Art Doc of the Week | New Orleans Music in Exile

If one American city can lay claim to being the root of American music, it’s New Orleans. Detroit, Memphis, Nashville, Philly, Kansas City, St. Louis, and Chicago are immeasurably important tributaries, but New Orleans – that port city which serves as bridge and gateway to countries and commerce, as point of synthesis for countless cultural influences – stands alone in its significance. It’s the cradle from which sprang jazz, blues, R&B, Cajun music and so much more. When Hurricane Katrina wreaked havoc on the city in August of 2005, the loss was incalculable in terms of both lives lost and cultural institutions and traditions either wiped out or severely, if not permanently, crippled.

In New Orleans Music in Exile, documentarian Robert Mugge (Sun Ra: A Joyful Noise; Sonny Rollins Saxophone Colossus; Gospel According to Al Green) tries to capture not only what has been damaged or erased, but whatever sliver of hope might be gleaned from the wreckage. He filmed over a two-and-a-half week period, not only in New Orleans but also Austin, LaFayette and Houston (places various musicians landed post-Katrina) and Philadelphia (where rock legend Dr. John is interviewed after a concert, some weeks after principle filming wrapped). There’s no experimenting with or pushing of the documentary form, and there’s no need for it. The real-life tale contains more than enough dramatic tension, not only around the hurricane but the reassembling of lives once the water recedes.
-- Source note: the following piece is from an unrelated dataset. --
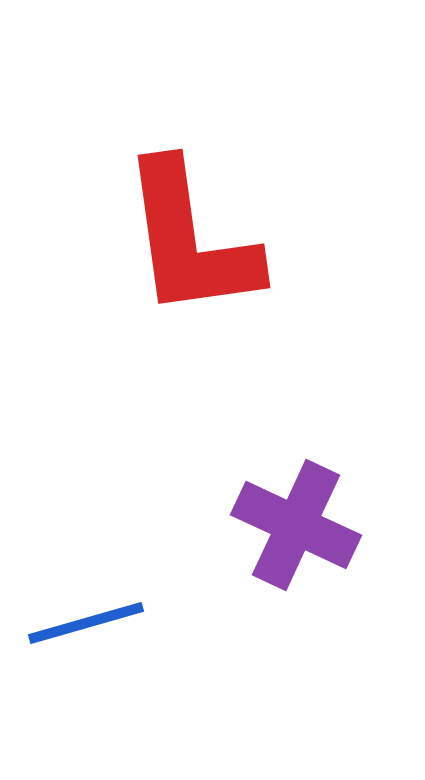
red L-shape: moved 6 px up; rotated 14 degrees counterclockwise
The film opens with harrowing news footage of the hurricane and its aftermath (homes under water; people being rescued from rooftops; citizens walking along the highway seeking refuge and help) and a cataloguing of the infrastructure failures and government ineptitude that deepened the effects of the tragedy. Interviews with local radio deejays and music critics contextualize and historicize New Orleans music and the myriad factors (including Native American traditions and the music of African slaves) that continue to make the city a unique port of cultural production. Cyril Neville notes that, “Each neighborhood in New Orleans was a village, and [the villages] had a lot in common but also a lot that was unique to them.” And it was in the intermingling of each village’s signature sounds that New Orleans music was born and flourished.
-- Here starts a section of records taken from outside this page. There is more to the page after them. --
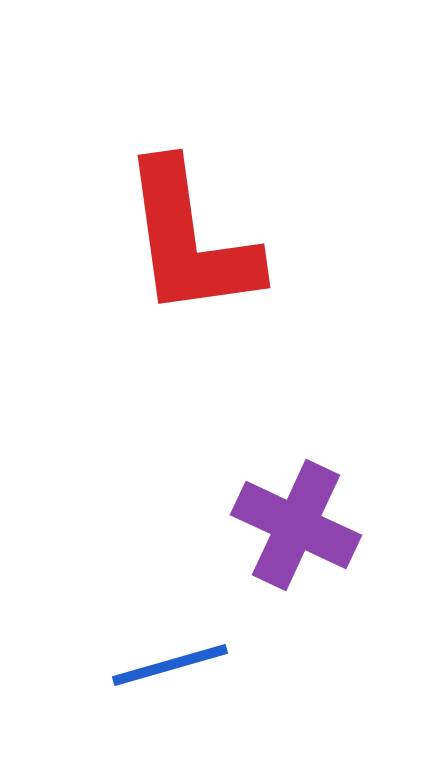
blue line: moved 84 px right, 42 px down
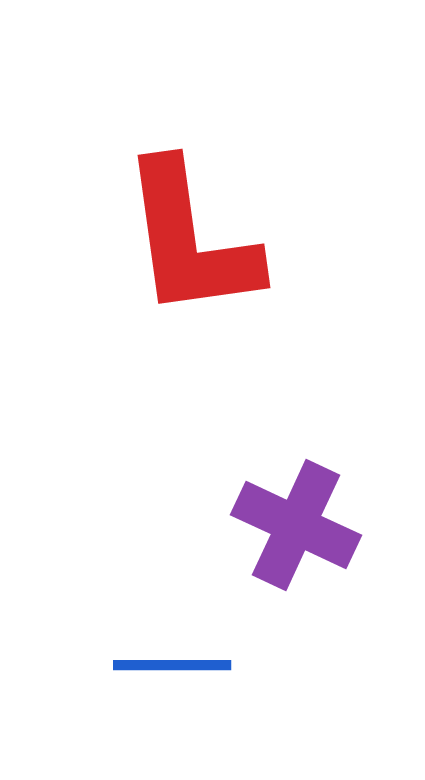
blue line: moved 2 px right; rotated 16 degrees clockwise
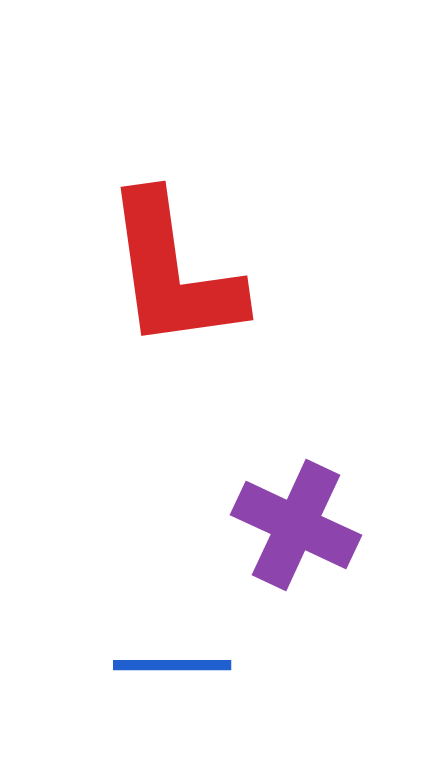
red L-shape: moved 17 px left, 32 px down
Performance footage from a wide array of performers – some globally famous stars, others local legends – is intercut with densely informative history lessons and sobering commentary on the New Orleans music scene in the wake of Katrina. While there is ample reason to despair of what is gone and irreplaceable, Mugge also captures the slivered hope and firm determination to rebuild and honor not only the past, but the sparks that make the future a possibility.

New Orleans Music in Exile is available on Blu-Ray November 18. In addition to the film itself, the release includes several bonus features: public radio executive David Spizale’s illustrated story of rescuing stranded residents from the New Orleans flood waters; Jon Cleary performing a personalized history of New Orleans piano styles; six musical performances not included in the film; and seven extended versions of performances which were are in the film – all of them shot and mastered on HD video.